Выбрать главу

Как всегда, главной заботой были деньги, а от тех, кто их имел, помощи было немного. «Ох, братья, у меня легкие сгнили, пока я бегал от Джурджу до Бухареста и выпрашивал то у одного „патриота“, то у другого толстосума денег хоть на один револьвер, — жаловался Караджа. — Давать никто не дает, а сами только и говорят: „народное дело“ да „патриот“».

Доведенные до отчаяния бунтари, большинству из которых никогда и в голову не приходило тронуть пальцем чужое, начали решать вопрос по-своему. Один из них услышал от молодых парней, работавших в поместье богатой румынки, что у их хозяйки припрятано двадцать мешков золота. Хаджи Димитр рассмотрел моральную сторону вопроса, после чего уговорил батраков украсть один мешок. «Воровать для народного дела — не грех!» — заявил он. На добытые деньги воевода купил семьдесят пять винтовок и другое снаряжение. Еще тридцать подержанных винтовок чуть ли не с неба свалились: капитан румынской армии, по рождению болгарин, вручил четникам «подарок» от казармы, — разумеется без ведома соответствующих властей. В этих условиях финансовая помощь, предложенная «Обществом», была встречена с радостью. «Общество» также взяло на себя составление и публикацию прокламаций за подписью «временного правительства в Стара-Планине», зовущих к оружию; прокламации предназначались для распространения в Болгарии.

Душевный подъем был высок. У Хаджи Димитра постоянно толпились возбужденные хэши, спрашивали об оружии и о дне выступления, словно не могли поверить, что оно состоится. Другие, уже готовые к походу, ходили из корчмы в корчму, пьяные от радости не меньше, чем от вина, пели популярные революционные песни Добри Чинтулова — тоже уроженца Сливена — и выкрикивали громкие и весьма воинственные угрозы по адресу султана и его правительства. Накануне выступления четы были устроены волнующие проводы и пир под открытым небом, на котором прозвучало немало тостов за успех восстания. Возле Петросани, в усадьбе одного болгарина, чета переоделась. Воеводы были в серых мундирах с серебряными пуговицами и золотым шитьем; не все рядовые четники обзавелись формой, но на каждом были штаны, обшитые гайтаном, и меховая шапка с эмблемой, изображавшей льва, и девизом «Свобода или смерть». По болотам и густым зарослям ивы, которыми покрыт пологий румынский берег, чета пробиралась к Дунаю. Четники хотели нести вещи воеводы, но Караджа не желал никаких привилегий: «Это неправильно, — сказал он, — мы идем сражаться за свободу и поднялись против рабства, и значит, мы сами не должны нарушать эту свободу. Мы все между собой братья».
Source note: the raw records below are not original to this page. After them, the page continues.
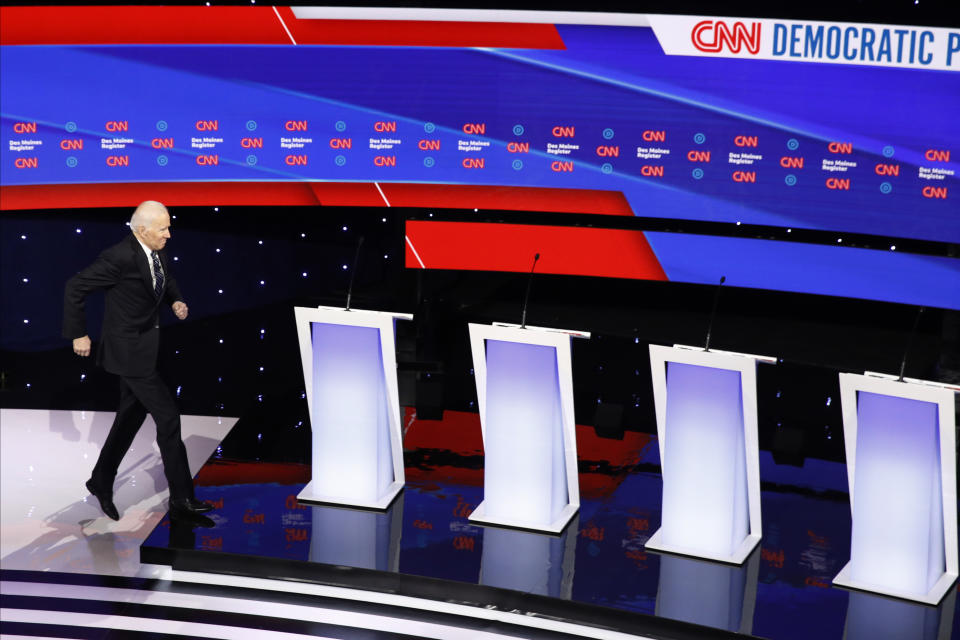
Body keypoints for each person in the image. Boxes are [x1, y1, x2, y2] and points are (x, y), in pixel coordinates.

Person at [63, 200, 213, 520]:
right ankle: (181, 500)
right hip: (128, 353)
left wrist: (176, 300)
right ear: (142, 230)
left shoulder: (155, 248)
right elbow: (75, 287)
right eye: (163, 229)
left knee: (129, 418)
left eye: (169, 227)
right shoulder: (119, 257)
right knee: (168, 419)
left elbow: (164, 278)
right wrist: (78, 334)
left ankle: (100, 481)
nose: (169, 234)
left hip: (147, 347)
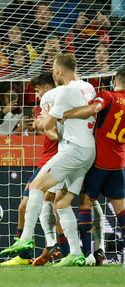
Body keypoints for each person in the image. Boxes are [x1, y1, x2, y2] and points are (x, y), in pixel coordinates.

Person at [1, 53, 96, 267]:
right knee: (61, 203)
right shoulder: (88, 87)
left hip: (73, 148)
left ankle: (26, 239)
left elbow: (47, 125)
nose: (54, 74)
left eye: (54, 70)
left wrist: (37, 122)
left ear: (59, 72)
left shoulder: (64, 92)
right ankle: (75, 253)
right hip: (89, 149)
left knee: (36, 186)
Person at [1, 72, 69, 266]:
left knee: (57, 206)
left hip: (58, 161)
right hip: (45, 161)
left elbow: (54, 132)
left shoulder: (55, 104)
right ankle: (25, 255)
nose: (37, 95)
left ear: (47, 88)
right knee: (26, 207)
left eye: (38, 90)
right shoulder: (47, 106)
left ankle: (62, 250)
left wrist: (48, 129)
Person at [63, 66, 125, 266]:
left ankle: (88, 254)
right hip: (119, 163)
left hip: (99, 163)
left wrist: (67, 113)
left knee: (86, 203)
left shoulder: (109, 96)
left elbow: (92, 109)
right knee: (121, 210)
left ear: (116, 81)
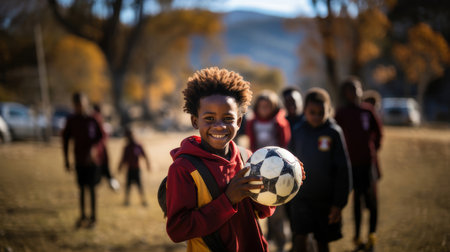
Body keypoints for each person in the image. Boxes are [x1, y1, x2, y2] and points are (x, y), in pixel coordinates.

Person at [166, 67, 280, 251]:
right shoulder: (184, 168)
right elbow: (178, 230)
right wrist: (228, 200)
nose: (219, 126)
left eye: (228, 118)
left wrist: (284, 178)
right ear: (195, 121)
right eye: (209, 118)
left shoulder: (247, 157)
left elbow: (262, 210)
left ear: (239, 122)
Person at [288, 88, 352, 252]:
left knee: (322, 241)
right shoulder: (298, 131)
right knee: (299, 237)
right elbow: (288, 162)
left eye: (320, 112)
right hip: (300, 198)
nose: (316, 116)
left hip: (326, 200)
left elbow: (343, 169)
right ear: (305, 111)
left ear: (328, 110)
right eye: (312, 112)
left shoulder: (333, 132)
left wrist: (339, 203)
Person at [335, 77, 383, 252]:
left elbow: (378, 133)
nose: (355, 92)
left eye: (357, 88)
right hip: (351, 166)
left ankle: (371, 235)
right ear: (345, 93)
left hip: (368, 165)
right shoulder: (341, 113)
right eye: (351, 89)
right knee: (357, 200)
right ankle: (357, 236)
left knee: (372, 200)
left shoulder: (367, 111)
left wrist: (372, 149)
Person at [246, 89, 292, 252]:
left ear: (274, 107)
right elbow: (251, 144)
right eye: (262, 106)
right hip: (258, 169)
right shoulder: (252, 123)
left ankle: (281, 241)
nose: (264, 109)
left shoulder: (279, 122)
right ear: (257, 107)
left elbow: (285, 145)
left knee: (277, 207)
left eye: (268, 106)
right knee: (258, 206)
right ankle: (266, 238)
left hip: (277, 170)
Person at [62, 92, 103, 228]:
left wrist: (95, 149)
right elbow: (66, 140)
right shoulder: (71, 120)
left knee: (92, 189)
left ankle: (93, 218)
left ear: (86, 103)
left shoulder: (93, 118)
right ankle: (82, 216)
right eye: (77, 105)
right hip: (79, 160)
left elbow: (102, 136)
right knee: (81, 189)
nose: (79, 107)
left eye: (81, 104)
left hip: (92, 161)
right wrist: (66, 160)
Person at [118, 127, 151, 206]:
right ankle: (127, 201)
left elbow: (144, 155)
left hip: (137, 169)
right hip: (130, 169)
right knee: (128, 186)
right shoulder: (127, 147)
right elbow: (123, 159)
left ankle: (143, 201)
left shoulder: (138, 145)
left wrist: (148, 165)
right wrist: (119, 167)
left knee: (140, 186)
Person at [91, 104, 120, 192]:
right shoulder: (97, 119)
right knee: (106, 172)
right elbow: (104, 136)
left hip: (98, 153)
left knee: (103, 172)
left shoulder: (94, 118)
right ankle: (113, 186)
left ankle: (111, 186)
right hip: (100, 152)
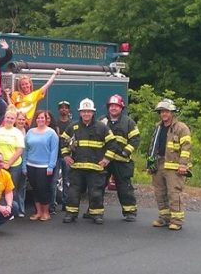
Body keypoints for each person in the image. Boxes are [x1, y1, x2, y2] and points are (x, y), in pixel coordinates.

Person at [60, 98, 119, 224]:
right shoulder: (73, 127)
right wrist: (66, 155)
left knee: (96, 192)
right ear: (80, 113)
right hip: (77, 167)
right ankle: (71, 213)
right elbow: (62, 141)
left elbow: (113, 144)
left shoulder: (102, 127)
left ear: (93, 113)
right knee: (73, 192)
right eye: (84, 111)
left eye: (89, 111)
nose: (86, 114)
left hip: (95, 168)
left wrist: (106, 159)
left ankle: (96, 214)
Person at [148, 99, 191, 231]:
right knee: (160, 193)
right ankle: (164, 218)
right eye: (162, 112)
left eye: (166, 111)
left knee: (174, 193)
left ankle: (177, 220)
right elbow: (153, 146)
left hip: (174, 166)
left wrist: (183, 165)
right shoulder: (158, 127)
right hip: (159, 163)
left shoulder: (181, 128)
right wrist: (150, 163)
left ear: (172, 112)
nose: (164, 114)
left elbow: (186, 147)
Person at [100, 94, 140, 222]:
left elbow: (135, 139)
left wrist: (125, 152)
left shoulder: (129, 122)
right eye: (111, 106)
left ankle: (130, 211)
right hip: (105, 160)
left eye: (116, 106)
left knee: (124, 186)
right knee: (98, 185)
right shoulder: (102, 121)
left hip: (121, 160)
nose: (113, 108)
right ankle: (94, 210)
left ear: (121, 108)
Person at [22, 111, 59, 221]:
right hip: (31, 165)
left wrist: (51, 166)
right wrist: (24, 165)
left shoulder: (52, 133)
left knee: (44, 189)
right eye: (38, 118)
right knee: (35, 189)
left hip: (45, 167)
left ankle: (46, 212)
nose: (41, 120)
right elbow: (25, 150)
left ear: (46, 119)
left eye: (43, 118)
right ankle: (38, 212)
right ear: (36, 119)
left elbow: (54, 151)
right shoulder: (30, 132)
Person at [0, 107, 25, 217]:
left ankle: (12, 211)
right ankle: (0, 210)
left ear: (15, 120)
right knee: (0, 188)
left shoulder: (17, 133)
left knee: (11, 188)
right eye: (7, 117)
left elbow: (20, 150)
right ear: (4, 118)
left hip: (14, 164)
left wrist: (8, 163)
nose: (9, 119)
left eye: (12, 118)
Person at [52, 101, 72, 212]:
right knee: (54, 181)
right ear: (58, 110)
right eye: (61, 108)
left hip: (67, 156)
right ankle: (53, 205)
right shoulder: (55, 123)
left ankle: (66, 204)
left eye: (66, 108)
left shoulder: (71, 124)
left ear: (69, 110)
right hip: (56, 156)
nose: (63, 110)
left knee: (67, 181)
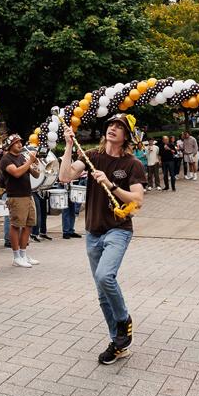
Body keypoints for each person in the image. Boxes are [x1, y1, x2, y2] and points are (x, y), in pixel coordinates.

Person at [58, 114, 146, 365]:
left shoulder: (132, 164)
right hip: (93, 232)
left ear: (126, 136)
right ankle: (118, 343)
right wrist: (67, 145)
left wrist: (111, 185)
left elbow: (137, 200)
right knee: (101, 293)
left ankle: (123, 321)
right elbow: (65, 176)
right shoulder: (91, 156)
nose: (113, 129)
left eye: (119, 127)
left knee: (105, 276)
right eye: (111, 125)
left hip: (118, 229)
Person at [0, 134, 38, 268]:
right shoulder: (6, 159)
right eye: (16, 143)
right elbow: (16, 173)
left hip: (28, 194)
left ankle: (23, 254)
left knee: (29, 225)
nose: (20, 145)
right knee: (16, 226)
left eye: (20, 142)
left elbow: (36, 174)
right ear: (10, 145)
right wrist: (29, 163)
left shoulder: (22, 156)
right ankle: (16, 257)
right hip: (15, 196)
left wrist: (34, 164)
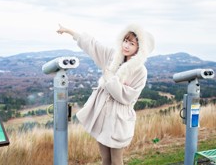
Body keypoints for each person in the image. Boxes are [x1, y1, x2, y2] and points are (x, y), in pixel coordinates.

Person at [56, 23, 155, 165]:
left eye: (131, 43)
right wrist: (70, 31)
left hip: (119, 121)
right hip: (102, 118)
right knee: (105, 159)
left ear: (139, 49)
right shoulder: (113, 57)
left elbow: (127, 97)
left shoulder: (140, 71)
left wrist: (110, 79)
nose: (126, 46)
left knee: (116, 161)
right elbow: (93, 45)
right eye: (125, 41)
Несмотря на дружбу с Караджой и глубокую любовь, существовавшую между ними, Левского не было в чете, июльской ночью переправлявшейся через Дунай. Очевидной причиной послужила еще не зажившая рана. Уже в конце августа румынские власти арестовали группу болгарских эмигрантов, чтобы задобрить турок, и Левского почти тотчас же отпустили, потому что он нуждался в лечении. Но была и другая, более важная причина: Левский больше не верил в пользу или разумность посылки чет без соответствующей подготовки в стране; его отсутствие в отряде Караджи означало, что их пути разошлись.

Когда в Румынию стали просачиваться известия о чете, они оказались из рук вон плохими. Говорили, что не успело судно четы коснуться болгарского берега, как завязалась перестрелка с турецким патрулем, и капитан проходившего по реке австрийского парохода уведомил власти в Русе о беспорядках. Но турки и без того были заранее предупреждены о походе четы. Информация исходила от «Добродетельной дружины», которая была против ее посылки и сообщила о приготовлениях русскому консулу, а тот в свою очередь упомянул о них в беседе с консулом Франции.

Лишенная преимущества тайны и внезапности чета была вынуждена с боем пробиваться по жаркой пыльной равнине к Стара-Планине. Еще до того, как четники достигли гор, их ряды сильно поредели, а среди тех, кто уцелел, были раненые, в том числе сам Караджа. Несколько тяжело раненых приняли яд, чтобы не быть обузой товарищам. Во всех испытаниях и невзгодах Караджа показал себя настоящим воеводой, хладнокровным и сообразительным в бою, мягким с теми, кто нуждался в утешении и сочувствии; он вдохновлял и подбадривал товарищей, скрывая от них собственные страдания. Однако в бою с частями турецкой армии под Севлиево чета потерпела серьезное поражение, и Караджа, покрытый новыми ранами, попал в руки врагов, которые утащили его в свой лагерь.